◆ Exercise tasks:
a) Reproduce word for word the part of the sermon transcript that begins at the words "00:02:23:49 – 00:02:48:57" and stops after "anything like that.".
b) Give all of the rows below again with "image" swapped for "frame" and everything else unchanged. Leave the pictures out.

◆ Excerpt provided:
Start of Block

00:00:40:03 – 00:01:00:20
Clint Loveall
Luke sometimes does this where he takes some of this stuff and he kind of mashes it together. And so we cover a lot of ground today. It’s probably familiar ground, but it’s ground. It gets it. It gets consolidated in Luke in an interesting way. So I’ll just read it quickly and then we can come back and talk about it.
00:01:00:25 – 00:01:25:57
Clint Loveall
Jesus went through one town and village after another teaching as he made his way to Jerusalem. Someone said, Lord will only a few be saved. He said, Strive to enter through the narrow door for many, I tell you, will try and enter, but will not be able. When once the owner of the house has got up and shut the door and you begin to stand outside and to knock at the door saying, Lord, open to us.
00:01:26:02 – 00:01:58:43
Clint Loveall
Then in reply he’ll say to you, I do not know where you come from. Then you will begin to say, We ate and drank with you and you taught in our streets. But he will say, I do not know where you come from. Go away from me, you evildoers. There will be weeping and gnashing of teeth when you see Abraham and Isaac and Jacob and all the prophets in the Kingdom of God and you yourselves are thrown out, Then people will come from east and west, North and south, and will eat in the Kingdom of God.
00:01:58:44 – 00:02:23:44
Clint Loveall
Indeed. So more last. Who will be first and some who are, some are first. Who will be last? So again, I would make the case that if you read the Gospel of Matthew, for instance, you will have encountered virtually all of these words, but you’ll hear some of them in parables or in conversations following parables. Some of them you’ll hear on this in the Sermon on the Mount.
00:02:23:49 – 00:02:48:57
Clint Loveall
Luke takes these things, condenses them and consolidates them. So we have Jesus saying these things, and it’s sort of thematic. And the idea here is that Luke has highlighted all of those passages that are a warning enter through the narrow door that this is not an easy life, the life of faith. Make sure you are known by the master.
00:02:48:57 – 00:03:23:51
Clint Loveall
Don’t get left outside. Some who are first will be last and some who were last, be first. And this idea of weeping and gnashing kind of again, a matthew phrase, a gospel phrase. And you would what this all accounts do is you do not want to be an outsider, make an effort to be on the inside. And that will be due to one’s relationship with Jesus, not one status in Judaism or one status in front of the law or anything like that.

End of Block

◆ Dataset excerpt:
Start of Block

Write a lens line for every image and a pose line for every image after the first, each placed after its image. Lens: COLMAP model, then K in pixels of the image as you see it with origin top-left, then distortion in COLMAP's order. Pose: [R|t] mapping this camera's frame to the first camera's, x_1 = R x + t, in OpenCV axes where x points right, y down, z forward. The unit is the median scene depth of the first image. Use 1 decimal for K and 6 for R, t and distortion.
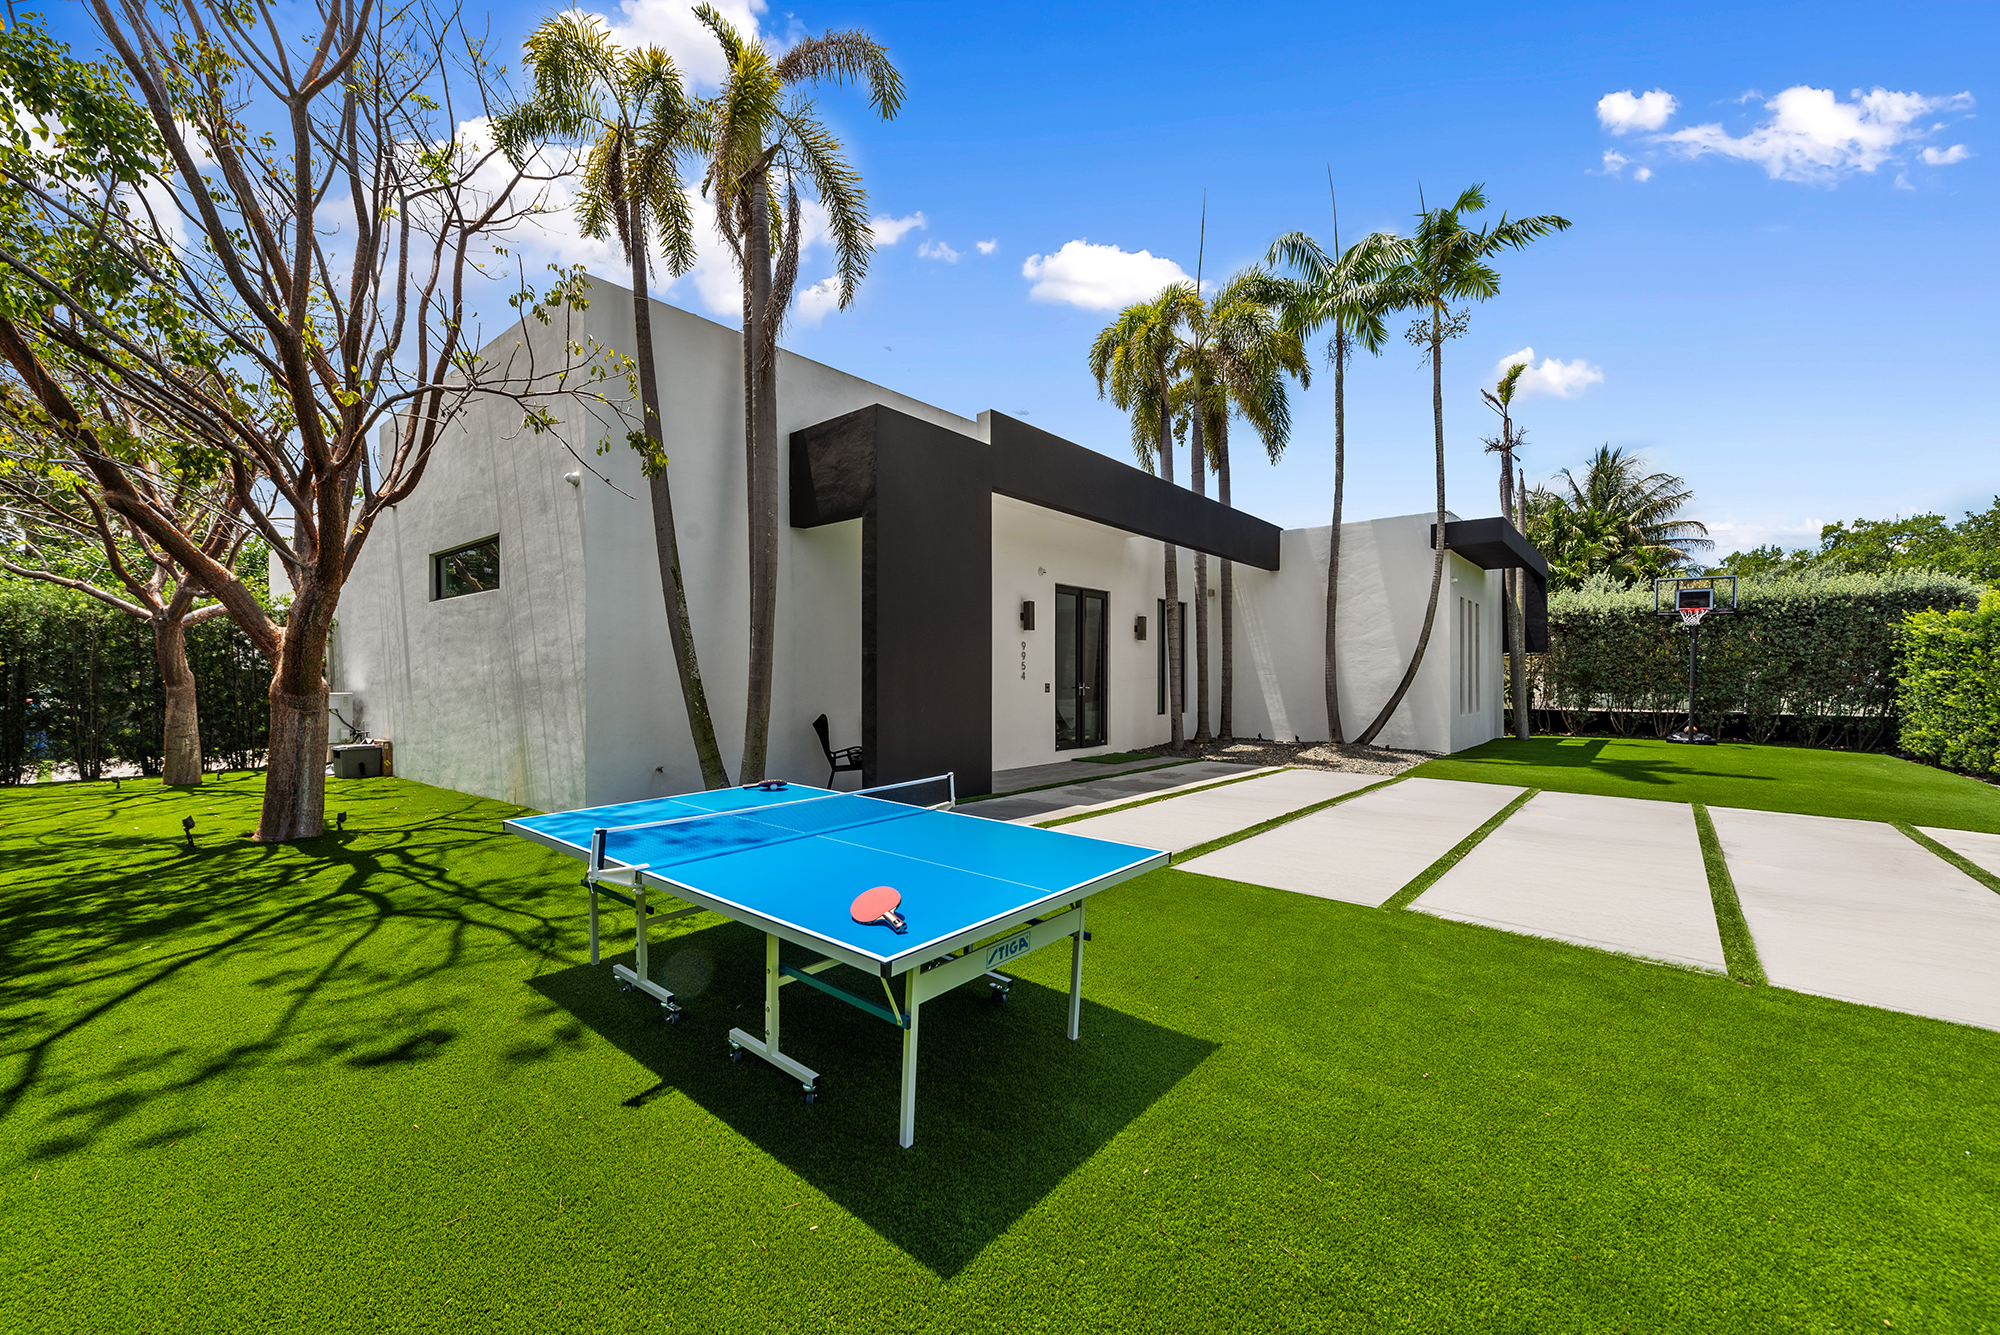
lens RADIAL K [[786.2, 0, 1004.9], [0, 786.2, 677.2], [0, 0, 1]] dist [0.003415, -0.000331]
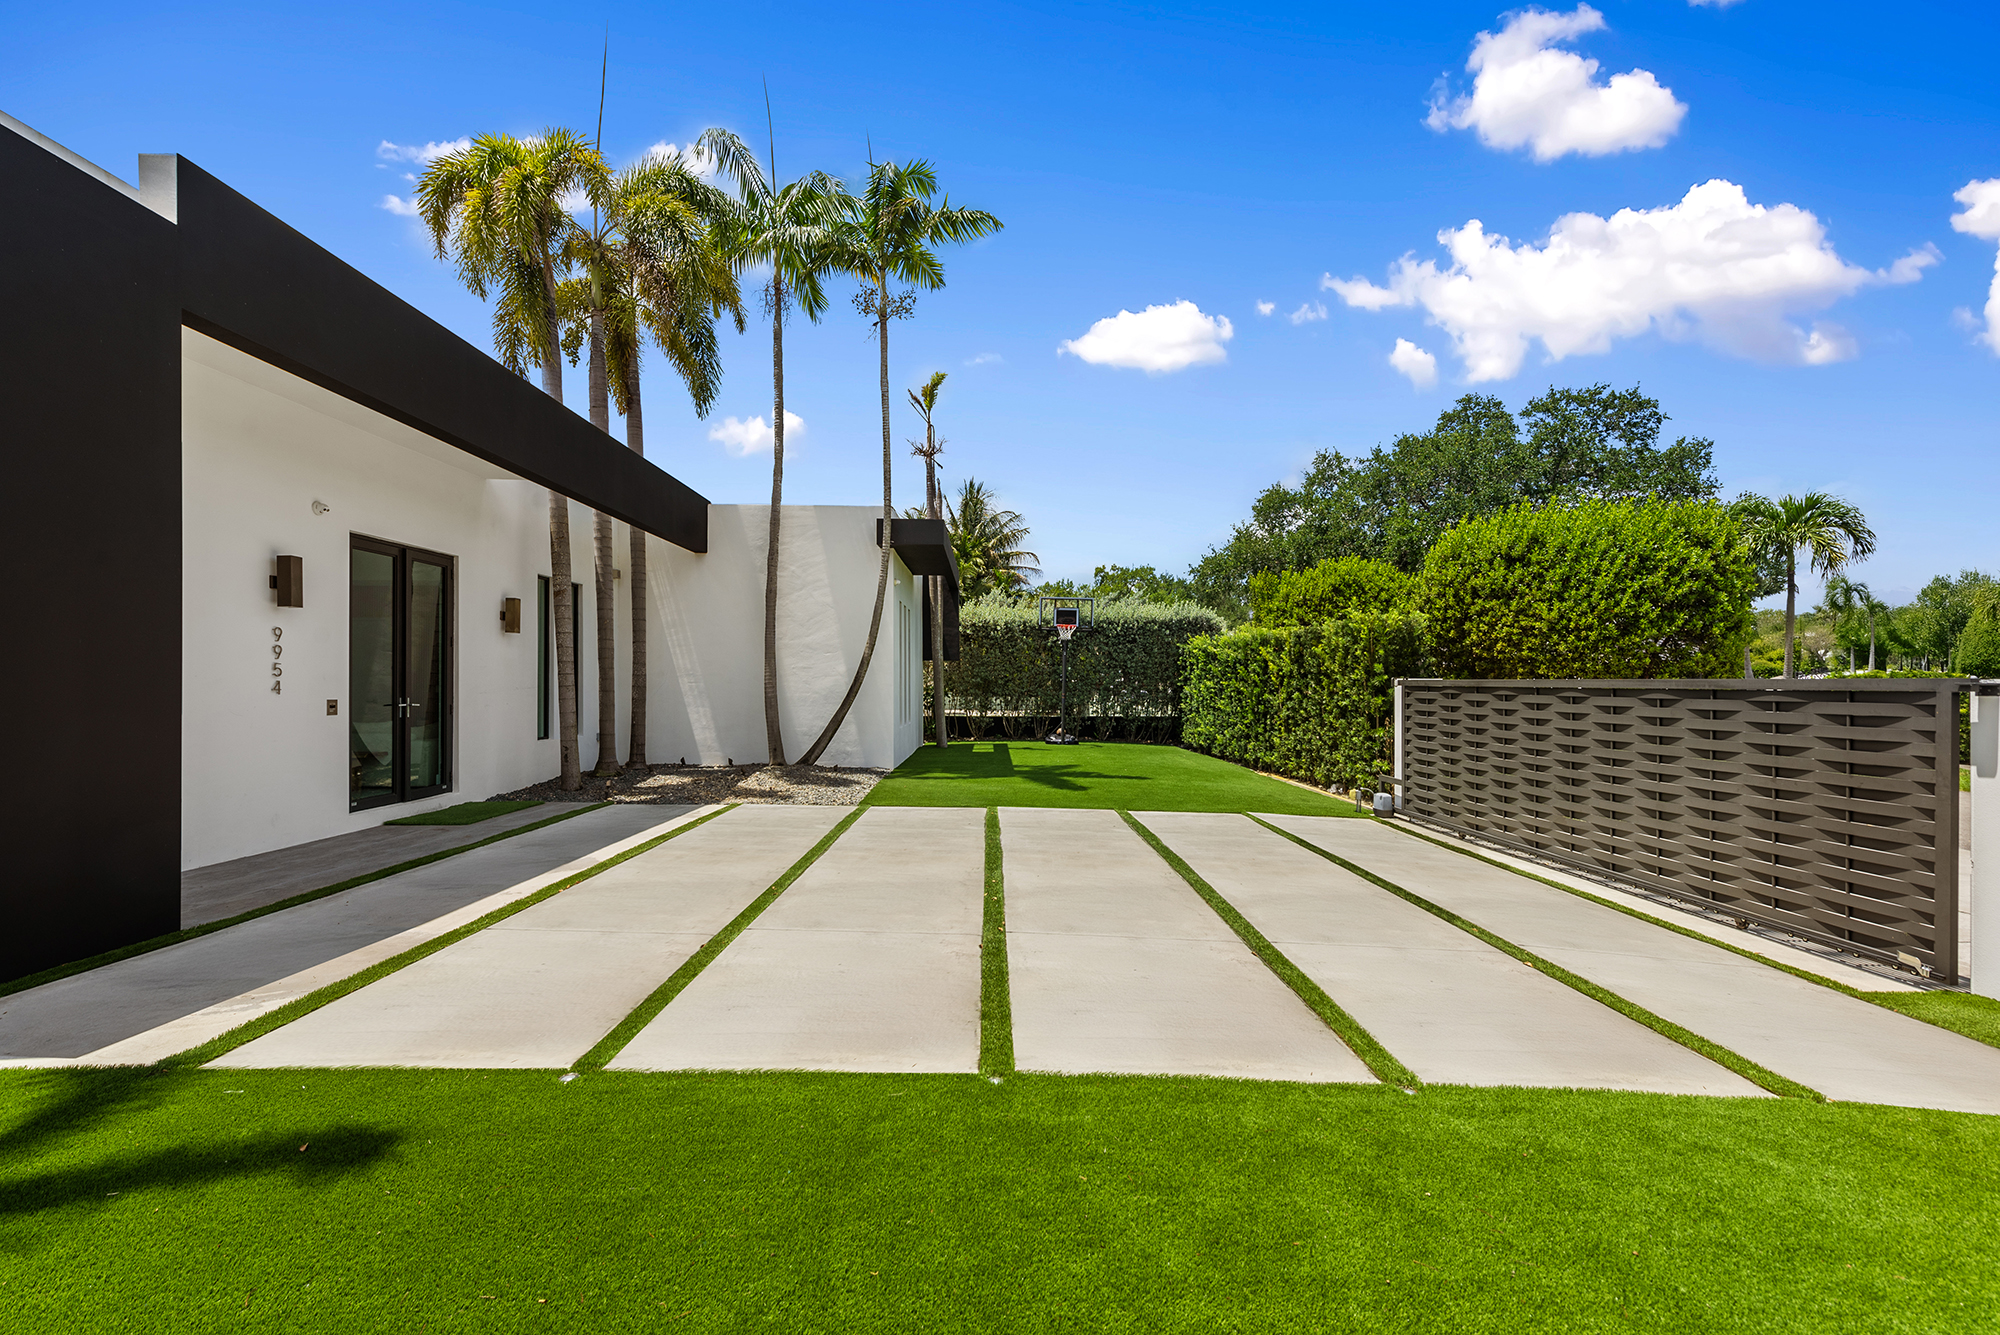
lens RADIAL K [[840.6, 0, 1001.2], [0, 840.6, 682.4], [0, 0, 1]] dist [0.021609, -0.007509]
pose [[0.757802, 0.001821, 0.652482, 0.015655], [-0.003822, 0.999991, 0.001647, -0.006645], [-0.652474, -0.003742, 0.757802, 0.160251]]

End of Block

◆ Answers provided:
a)
00:02:23:49 – 00:02:48:57
Clint Loveall
Luke takes these things, condenses them and consolidates them. So we have Jesus saying these things, and it’s sort of thematic. And the idea here is that Luke has highlighted all of those passages that are a warning enter through the narrow door that this is not an easy life, the life of faith. Make sure you are known by the master.
00:02:48:57 – 00:03:23:51
Clint Loveall
Don’t get left outside. Some who are first will be last and some who were last, be first. And this idea of weeping and gnashing kind of again, a matthew phrase, a gospel phrase. And you would what this all accounts do is you do not want to be an outsider, make an effort to be on the inside. And that will be due to one’s relationship with Jesus, not one status in Judaism or one status in front of the law or anything like that.

b)
Write a lens line for every frame and a pose line for every frame after the first, each placed after its frame. Lens: COLMAP model, then K in pixels of the frame as you see it with origin top-left, then distortion in COLMAP's order. Pose: [R|t] mapping this camera's frame to the first camera's, x_1 = R x + t, in OpenCV axes where x points right, y down, z forward. The unit is the median scene depth of the first frame. Use 1 decimal for K and 6 for R, t and distortion.
lens RADIAL K [[786.2, 0, 1004.9], [0, 786.2, 677.2], [0, 0, 1]] dist [0.003415, -0.000331]
lens RADIAL K [[840.6, 0, 1001.2], [0, 840.6, 682.4], [0, 0, 1]] dist [0.021609, -0.007509]
pose [[0.757802, 0.001821, 0.652482, 0.015655], [-0.003822, 0.999991, 0.001647, -0.006645], [-0.652474, -0.003742, 0.757802, 0.160251]]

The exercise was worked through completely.